Boxplots are ideal for visualizing the distribution of a numerical variable across groups. Each box shows the median, interquartile range (IQR), and potential outliers.

They help answer questions like: - Are group medians different? - Is one group more variable than others? - Are there any outliers?

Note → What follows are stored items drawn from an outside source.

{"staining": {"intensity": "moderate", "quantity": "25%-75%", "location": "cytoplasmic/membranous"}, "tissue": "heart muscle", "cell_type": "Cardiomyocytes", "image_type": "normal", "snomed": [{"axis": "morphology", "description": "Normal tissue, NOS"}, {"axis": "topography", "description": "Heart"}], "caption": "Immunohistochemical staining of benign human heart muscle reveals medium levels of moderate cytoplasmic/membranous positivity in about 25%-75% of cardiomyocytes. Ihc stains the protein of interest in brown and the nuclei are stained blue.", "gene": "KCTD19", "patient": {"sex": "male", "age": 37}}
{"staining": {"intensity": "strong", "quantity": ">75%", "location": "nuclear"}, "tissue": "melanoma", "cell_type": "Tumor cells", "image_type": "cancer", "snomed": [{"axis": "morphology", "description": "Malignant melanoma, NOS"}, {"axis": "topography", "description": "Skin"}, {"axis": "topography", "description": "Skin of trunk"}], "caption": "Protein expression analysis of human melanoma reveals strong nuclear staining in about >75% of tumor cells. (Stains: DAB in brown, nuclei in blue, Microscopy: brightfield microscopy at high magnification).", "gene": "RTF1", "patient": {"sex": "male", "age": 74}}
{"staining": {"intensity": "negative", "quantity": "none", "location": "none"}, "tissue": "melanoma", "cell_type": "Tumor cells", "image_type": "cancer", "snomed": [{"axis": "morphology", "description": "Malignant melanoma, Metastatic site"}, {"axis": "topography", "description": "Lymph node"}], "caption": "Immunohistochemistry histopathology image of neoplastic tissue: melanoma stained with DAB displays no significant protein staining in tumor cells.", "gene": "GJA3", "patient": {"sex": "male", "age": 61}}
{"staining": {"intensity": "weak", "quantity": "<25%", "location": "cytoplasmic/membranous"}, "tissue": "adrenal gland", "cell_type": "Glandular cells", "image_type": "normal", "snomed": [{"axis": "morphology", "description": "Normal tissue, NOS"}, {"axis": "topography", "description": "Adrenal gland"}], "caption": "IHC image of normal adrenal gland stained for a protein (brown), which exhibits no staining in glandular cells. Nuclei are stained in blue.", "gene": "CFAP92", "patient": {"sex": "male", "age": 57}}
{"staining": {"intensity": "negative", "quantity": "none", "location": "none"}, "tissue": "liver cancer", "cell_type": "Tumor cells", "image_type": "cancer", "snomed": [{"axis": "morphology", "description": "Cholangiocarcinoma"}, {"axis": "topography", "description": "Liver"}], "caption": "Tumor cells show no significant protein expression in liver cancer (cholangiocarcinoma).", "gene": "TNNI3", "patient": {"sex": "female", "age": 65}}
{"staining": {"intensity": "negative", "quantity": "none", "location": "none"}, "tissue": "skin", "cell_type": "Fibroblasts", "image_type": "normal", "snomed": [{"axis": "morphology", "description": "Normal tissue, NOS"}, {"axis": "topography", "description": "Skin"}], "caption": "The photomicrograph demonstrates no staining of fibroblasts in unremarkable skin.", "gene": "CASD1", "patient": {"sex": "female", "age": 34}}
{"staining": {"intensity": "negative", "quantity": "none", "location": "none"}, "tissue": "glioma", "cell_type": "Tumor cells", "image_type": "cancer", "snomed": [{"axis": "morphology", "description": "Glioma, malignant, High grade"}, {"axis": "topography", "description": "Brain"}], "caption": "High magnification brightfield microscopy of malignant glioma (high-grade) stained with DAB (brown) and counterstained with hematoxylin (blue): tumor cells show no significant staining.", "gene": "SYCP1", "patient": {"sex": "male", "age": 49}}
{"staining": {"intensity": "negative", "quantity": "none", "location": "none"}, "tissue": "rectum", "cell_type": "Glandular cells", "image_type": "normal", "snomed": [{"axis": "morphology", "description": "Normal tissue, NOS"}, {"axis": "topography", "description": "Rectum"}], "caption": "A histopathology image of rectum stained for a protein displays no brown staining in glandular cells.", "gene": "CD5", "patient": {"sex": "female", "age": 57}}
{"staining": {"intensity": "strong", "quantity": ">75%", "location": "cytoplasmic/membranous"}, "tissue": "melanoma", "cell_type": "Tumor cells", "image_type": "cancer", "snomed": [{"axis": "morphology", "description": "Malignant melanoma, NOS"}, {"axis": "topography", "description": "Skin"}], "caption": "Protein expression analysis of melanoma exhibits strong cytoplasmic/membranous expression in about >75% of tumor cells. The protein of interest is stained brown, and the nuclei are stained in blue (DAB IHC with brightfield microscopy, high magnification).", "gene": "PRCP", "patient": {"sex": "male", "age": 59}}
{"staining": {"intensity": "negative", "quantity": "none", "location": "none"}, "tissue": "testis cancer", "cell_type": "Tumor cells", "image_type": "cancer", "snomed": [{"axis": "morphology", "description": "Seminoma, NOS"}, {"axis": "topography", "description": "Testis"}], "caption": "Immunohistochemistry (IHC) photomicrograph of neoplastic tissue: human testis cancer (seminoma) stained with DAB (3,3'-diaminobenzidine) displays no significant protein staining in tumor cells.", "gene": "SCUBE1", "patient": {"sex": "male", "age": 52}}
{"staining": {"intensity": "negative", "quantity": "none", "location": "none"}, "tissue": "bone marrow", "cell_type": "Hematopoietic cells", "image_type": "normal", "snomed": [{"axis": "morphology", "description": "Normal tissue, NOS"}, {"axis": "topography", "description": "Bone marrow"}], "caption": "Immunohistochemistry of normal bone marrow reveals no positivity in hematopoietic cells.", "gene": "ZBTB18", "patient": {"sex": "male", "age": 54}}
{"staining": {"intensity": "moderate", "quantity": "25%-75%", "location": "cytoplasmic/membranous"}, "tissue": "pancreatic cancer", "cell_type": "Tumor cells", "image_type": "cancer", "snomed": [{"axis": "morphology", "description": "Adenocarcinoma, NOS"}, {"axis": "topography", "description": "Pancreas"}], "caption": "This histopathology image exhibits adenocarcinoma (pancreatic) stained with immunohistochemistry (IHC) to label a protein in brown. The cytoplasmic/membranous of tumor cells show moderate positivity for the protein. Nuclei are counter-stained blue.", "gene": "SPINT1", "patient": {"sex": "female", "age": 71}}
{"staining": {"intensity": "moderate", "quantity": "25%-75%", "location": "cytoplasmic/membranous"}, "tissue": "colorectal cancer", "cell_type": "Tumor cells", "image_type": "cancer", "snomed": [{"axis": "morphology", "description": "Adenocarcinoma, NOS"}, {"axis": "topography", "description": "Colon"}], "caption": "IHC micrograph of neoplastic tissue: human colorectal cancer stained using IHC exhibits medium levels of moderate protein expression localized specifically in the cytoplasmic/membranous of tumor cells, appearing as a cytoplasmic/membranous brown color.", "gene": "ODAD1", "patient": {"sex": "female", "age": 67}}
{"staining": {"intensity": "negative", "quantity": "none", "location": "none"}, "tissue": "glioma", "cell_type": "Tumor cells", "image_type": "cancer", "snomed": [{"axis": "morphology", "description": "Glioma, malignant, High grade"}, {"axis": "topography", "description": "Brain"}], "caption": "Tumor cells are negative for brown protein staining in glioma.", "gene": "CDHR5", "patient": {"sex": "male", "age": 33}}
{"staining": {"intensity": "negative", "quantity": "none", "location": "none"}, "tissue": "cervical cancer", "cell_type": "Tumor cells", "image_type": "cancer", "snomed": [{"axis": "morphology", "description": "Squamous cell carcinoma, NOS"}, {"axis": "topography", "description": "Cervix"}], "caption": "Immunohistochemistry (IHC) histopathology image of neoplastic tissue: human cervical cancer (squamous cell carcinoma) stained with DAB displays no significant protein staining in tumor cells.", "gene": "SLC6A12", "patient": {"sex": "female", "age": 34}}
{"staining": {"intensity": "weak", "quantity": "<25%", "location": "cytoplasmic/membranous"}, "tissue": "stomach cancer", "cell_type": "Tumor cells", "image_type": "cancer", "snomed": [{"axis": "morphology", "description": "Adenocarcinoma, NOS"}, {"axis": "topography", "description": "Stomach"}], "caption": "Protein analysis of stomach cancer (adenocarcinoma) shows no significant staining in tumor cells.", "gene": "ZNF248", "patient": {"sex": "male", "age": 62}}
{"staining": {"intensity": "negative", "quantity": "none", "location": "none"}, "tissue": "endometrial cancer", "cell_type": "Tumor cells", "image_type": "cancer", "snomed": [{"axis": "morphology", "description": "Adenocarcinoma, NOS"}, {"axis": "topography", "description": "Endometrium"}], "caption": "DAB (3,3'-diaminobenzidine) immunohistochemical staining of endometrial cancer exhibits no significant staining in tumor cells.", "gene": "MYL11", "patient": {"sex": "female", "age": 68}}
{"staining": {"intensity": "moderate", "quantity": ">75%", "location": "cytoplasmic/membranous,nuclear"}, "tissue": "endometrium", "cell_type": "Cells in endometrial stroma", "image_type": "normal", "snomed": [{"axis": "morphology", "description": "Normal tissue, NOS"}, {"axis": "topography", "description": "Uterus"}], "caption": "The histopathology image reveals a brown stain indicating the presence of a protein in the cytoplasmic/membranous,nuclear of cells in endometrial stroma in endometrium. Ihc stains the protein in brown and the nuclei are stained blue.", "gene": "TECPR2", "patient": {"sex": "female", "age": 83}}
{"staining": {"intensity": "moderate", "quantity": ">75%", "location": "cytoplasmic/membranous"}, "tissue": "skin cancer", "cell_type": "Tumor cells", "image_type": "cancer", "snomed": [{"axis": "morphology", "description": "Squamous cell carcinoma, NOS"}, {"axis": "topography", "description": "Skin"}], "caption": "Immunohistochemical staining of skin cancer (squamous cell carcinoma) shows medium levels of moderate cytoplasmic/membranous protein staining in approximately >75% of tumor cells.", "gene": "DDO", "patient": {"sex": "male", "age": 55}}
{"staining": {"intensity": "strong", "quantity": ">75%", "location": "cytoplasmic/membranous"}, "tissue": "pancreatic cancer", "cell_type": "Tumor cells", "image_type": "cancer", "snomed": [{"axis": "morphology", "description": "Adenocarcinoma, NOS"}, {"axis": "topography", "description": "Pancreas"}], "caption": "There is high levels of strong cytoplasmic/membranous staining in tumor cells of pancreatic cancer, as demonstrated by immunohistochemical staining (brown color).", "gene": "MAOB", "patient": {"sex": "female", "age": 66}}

Boxplots are most effective when comparing a few groups and when you’re interested in summary statistics.

27.2 Python Code

# ✅ Load libraries
import pandas as pd
import seaborn as sns
import matplotlib.pyplot as plt

# Load dataset
df = pd.read_csv("data/iris.csv")

# Boxplot: Sepal length by species
plt.figure(figsize=(6, 5))
sns.boxplot(data=df, x="species", y="sepal_length", palette="viridis", hue="species", legend=False)
plt.title("Sepal Length by Species")
plt.xlabel("Species")
plt.ylabel("Sepal Length")
plt.legend([], [], frameon=False)  # Suppress duplicate legend
plt.tight_layout()
plt.show()

27.3 R Code

# ✅ Load libraries
library(tidyverse)

# Load dataset
df <- read_csv("data/iris.csv", show_col_types = FALSE)

# Boxplot: Sepal length by species
ggplot(df, aes(x = species, y = sepal_length, fill = species)) +
  geom_boxplot() +
  labs(title = "Sepal Length by Species", x = "Species", y = "Sepal Length") +
  theme_minimal()